During our holiday to Portland in January, we visited the North Portland Cemetery also known as the Old Portland Cemetery. Thanks to a handy brochure I picked up at the Tourist Information Centre it was something we could do as a family.
The guide outlines some of the more notable graves in the cemetery. Each of those graves has a number marker. There are also arrows pointing to the next grave of interest. This made visiting the cemetery fun and educational for the small research assistant. Finding each of the numbered graves and reading the corresponding information in the brochure kept his interest on our circumnavigation of the cemetery.

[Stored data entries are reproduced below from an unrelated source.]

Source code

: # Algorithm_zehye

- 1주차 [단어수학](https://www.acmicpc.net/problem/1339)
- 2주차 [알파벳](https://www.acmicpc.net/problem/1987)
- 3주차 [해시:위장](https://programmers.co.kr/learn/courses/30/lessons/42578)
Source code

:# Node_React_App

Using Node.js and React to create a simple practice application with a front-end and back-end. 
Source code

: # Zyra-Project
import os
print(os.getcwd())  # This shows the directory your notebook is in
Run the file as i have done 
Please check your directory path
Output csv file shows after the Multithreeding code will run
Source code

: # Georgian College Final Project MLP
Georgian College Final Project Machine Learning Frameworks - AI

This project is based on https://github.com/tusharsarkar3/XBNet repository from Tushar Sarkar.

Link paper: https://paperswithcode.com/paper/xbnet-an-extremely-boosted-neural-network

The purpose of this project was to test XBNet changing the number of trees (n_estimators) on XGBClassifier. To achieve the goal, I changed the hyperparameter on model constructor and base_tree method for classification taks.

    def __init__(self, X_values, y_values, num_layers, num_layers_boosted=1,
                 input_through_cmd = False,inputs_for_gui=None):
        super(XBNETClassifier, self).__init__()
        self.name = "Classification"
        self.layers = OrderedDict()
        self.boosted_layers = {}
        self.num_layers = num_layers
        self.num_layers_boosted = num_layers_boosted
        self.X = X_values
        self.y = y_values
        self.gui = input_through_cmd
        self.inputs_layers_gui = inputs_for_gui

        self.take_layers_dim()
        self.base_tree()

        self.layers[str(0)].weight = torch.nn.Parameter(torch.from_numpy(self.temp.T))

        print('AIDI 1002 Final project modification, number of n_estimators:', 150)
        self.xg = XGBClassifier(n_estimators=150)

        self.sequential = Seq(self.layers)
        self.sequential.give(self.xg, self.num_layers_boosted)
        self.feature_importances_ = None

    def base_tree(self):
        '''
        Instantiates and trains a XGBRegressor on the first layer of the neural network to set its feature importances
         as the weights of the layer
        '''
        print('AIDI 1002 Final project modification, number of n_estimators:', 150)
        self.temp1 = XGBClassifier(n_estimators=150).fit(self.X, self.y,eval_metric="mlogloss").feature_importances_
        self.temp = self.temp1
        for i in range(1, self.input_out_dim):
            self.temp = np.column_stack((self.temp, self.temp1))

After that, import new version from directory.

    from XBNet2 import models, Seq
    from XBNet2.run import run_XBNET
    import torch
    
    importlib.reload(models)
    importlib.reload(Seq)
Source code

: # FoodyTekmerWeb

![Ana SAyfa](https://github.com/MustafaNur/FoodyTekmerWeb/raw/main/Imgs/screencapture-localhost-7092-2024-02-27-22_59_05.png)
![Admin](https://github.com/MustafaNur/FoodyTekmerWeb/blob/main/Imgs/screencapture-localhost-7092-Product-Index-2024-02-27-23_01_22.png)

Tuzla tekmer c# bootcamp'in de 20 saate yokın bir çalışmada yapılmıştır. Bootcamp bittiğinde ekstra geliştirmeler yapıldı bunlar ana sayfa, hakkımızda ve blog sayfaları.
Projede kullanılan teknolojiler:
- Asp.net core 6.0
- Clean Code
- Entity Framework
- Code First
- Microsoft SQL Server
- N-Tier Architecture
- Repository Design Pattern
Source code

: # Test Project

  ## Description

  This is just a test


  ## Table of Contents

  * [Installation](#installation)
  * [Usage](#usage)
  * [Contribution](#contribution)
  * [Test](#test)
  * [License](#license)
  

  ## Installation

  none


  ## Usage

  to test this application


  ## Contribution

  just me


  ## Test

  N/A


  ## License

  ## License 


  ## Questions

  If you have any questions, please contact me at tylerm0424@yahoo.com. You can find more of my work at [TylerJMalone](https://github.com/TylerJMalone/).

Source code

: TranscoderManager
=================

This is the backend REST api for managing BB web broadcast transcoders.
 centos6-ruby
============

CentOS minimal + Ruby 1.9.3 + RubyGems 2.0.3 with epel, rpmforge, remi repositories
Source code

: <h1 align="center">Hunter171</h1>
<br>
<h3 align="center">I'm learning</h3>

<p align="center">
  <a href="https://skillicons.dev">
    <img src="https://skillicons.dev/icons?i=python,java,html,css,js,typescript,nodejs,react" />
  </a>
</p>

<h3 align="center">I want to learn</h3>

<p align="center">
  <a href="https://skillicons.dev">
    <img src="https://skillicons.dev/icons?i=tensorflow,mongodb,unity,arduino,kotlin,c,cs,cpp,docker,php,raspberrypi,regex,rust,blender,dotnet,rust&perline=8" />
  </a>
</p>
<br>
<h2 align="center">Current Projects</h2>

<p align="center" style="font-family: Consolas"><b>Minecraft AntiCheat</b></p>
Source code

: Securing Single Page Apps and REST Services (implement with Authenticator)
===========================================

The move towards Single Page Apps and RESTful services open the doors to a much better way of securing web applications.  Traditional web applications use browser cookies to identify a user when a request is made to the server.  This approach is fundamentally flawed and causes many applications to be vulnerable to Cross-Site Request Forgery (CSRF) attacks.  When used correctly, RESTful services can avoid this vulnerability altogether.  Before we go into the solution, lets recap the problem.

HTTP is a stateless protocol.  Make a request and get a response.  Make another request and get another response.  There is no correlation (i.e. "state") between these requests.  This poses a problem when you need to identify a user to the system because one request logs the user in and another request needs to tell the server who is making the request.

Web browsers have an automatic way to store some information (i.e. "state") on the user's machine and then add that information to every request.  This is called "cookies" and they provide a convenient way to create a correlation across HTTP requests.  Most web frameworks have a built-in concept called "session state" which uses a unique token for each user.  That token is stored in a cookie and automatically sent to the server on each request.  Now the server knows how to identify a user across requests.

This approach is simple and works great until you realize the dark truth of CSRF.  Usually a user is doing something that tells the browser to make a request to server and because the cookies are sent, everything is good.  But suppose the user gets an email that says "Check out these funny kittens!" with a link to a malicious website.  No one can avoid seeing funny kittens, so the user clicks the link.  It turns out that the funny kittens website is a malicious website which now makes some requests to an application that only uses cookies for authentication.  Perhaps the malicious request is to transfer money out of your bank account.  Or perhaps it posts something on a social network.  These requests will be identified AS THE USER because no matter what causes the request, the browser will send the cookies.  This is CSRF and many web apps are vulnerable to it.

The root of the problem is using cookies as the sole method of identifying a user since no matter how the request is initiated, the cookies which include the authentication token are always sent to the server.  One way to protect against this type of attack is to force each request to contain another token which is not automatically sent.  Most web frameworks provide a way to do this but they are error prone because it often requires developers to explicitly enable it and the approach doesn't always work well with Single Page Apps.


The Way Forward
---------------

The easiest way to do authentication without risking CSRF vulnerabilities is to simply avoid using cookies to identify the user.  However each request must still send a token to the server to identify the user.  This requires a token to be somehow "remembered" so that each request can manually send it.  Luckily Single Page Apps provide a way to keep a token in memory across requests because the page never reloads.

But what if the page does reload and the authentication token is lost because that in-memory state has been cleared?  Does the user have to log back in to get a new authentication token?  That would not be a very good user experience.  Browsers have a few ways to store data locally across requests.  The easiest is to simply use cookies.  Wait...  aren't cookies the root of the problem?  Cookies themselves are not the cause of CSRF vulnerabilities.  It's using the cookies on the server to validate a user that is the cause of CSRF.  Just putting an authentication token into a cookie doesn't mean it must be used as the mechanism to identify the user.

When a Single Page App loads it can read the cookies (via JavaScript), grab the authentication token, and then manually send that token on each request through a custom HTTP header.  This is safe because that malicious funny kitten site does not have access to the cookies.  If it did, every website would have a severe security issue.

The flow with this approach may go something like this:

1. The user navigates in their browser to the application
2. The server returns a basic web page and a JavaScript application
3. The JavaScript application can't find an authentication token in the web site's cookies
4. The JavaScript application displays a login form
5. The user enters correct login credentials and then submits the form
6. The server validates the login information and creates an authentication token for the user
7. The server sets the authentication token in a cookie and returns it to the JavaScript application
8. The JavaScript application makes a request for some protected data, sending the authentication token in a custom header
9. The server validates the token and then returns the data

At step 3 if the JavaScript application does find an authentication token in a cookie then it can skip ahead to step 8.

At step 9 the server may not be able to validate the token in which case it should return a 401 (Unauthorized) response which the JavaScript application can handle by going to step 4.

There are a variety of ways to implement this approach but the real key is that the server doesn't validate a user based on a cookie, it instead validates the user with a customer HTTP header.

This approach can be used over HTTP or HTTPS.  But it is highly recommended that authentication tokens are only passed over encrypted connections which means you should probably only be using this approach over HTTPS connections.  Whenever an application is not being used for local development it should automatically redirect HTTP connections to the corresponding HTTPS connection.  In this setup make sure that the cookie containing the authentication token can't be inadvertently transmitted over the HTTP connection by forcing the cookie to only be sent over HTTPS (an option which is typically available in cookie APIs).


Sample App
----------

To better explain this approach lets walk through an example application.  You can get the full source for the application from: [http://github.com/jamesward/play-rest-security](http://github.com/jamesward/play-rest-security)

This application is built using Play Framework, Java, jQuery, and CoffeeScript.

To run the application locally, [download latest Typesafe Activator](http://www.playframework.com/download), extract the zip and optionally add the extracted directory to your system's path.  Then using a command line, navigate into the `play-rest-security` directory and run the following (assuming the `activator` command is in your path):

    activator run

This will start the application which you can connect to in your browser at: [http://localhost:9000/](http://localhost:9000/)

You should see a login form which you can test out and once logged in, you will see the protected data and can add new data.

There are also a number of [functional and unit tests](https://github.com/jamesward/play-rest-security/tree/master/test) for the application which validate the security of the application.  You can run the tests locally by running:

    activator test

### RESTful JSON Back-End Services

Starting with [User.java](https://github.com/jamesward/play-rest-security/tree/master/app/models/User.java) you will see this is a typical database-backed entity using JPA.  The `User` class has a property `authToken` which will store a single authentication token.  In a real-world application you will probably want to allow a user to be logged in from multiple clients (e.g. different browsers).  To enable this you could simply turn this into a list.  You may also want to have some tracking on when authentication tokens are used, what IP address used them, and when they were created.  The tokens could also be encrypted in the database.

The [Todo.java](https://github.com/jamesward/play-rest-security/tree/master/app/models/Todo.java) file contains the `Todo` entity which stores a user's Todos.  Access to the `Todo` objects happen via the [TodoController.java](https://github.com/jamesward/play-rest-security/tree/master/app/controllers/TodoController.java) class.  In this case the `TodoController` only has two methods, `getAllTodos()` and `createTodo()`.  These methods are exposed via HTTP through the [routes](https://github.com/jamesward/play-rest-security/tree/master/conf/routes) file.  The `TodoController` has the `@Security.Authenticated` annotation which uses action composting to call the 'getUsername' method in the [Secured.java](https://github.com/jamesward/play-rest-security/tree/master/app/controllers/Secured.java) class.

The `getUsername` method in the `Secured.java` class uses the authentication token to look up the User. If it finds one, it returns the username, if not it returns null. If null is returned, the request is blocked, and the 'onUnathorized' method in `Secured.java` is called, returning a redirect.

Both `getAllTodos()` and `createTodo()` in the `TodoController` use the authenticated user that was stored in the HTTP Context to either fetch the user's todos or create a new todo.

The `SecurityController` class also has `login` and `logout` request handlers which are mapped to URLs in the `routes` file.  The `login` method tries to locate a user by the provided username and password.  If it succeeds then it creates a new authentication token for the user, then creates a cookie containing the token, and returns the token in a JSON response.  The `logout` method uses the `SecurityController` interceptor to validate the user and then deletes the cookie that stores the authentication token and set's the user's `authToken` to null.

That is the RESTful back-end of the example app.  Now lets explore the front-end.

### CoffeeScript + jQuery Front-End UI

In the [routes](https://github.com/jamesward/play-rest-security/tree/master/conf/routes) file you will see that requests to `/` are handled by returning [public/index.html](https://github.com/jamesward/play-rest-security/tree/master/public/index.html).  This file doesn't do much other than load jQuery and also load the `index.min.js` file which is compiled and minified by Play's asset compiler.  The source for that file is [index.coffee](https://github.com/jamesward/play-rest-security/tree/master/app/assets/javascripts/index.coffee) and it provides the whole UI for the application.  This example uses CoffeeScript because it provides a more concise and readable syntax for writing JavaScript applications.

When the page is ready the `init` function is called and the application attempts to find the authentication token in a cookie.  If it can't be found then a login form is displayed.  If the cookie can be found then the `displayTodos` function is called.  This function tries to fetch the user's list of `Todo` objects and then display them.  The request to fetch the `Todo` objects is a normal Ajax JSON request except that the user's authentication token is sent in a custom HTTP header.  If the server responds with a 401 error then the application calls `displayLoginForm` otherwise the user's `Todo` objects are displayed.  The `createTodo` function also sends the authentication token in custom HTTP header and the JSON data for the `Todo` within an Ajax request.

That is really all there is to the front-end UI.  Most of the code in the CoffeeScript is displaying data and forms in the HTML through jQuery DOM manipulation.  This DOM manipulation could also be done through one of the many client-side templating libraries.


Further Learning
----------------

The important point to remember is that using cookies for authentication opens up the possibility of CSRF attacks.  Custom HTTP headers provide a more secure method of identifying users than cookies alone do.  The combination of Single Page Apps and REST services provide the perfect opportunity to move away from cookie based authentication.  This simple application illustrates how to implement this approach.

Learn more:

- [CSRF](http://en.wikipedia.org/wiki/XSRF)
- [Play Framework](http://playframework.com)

The number one grave is the Robb family memorial. William was a local stonemason.
Despite fires in the past, the wooden fence around the Rankin grave still stands, the last of its kind in the cemetery. The grave belongs to Agnes, Margaret and Charles Rankin
Agnes died from blood poisoning in 1875.

UNIVERSITY LAW EXAMINATIONS. (1875, March 17). The Argus (Melbourne, Vic. : 1848 – 1956), p. 7. Retrieved May 21, 2012, from http://nla.gov.au/nla.news-article11513825
Several members of the Haggestton family lie in the Haggestton plot. Frederick, Sara, Joseph, and John Haggestton, the children of Joseph and Mary Haggestton and Joseph and Mary themselves are all buried here. At the time of Joseph senior’s death in 1907, he owned several properties around Portland. Nineteen properties, including The Royal Hotel, were auctioned on 20 February 1908. The Haggestton headstone was vandalised, along with others, in 1986. It was restored by Parker & Sons, a Portland stonemason.
The graves face out over Portland Bay where many of those buried first entered Victoria.
This unusual headstone dates back to 1841 before the cemetery opened. It belongs to six-year-old Henrietta Earls. Her mother Harriet was also buried in the plot in 1854.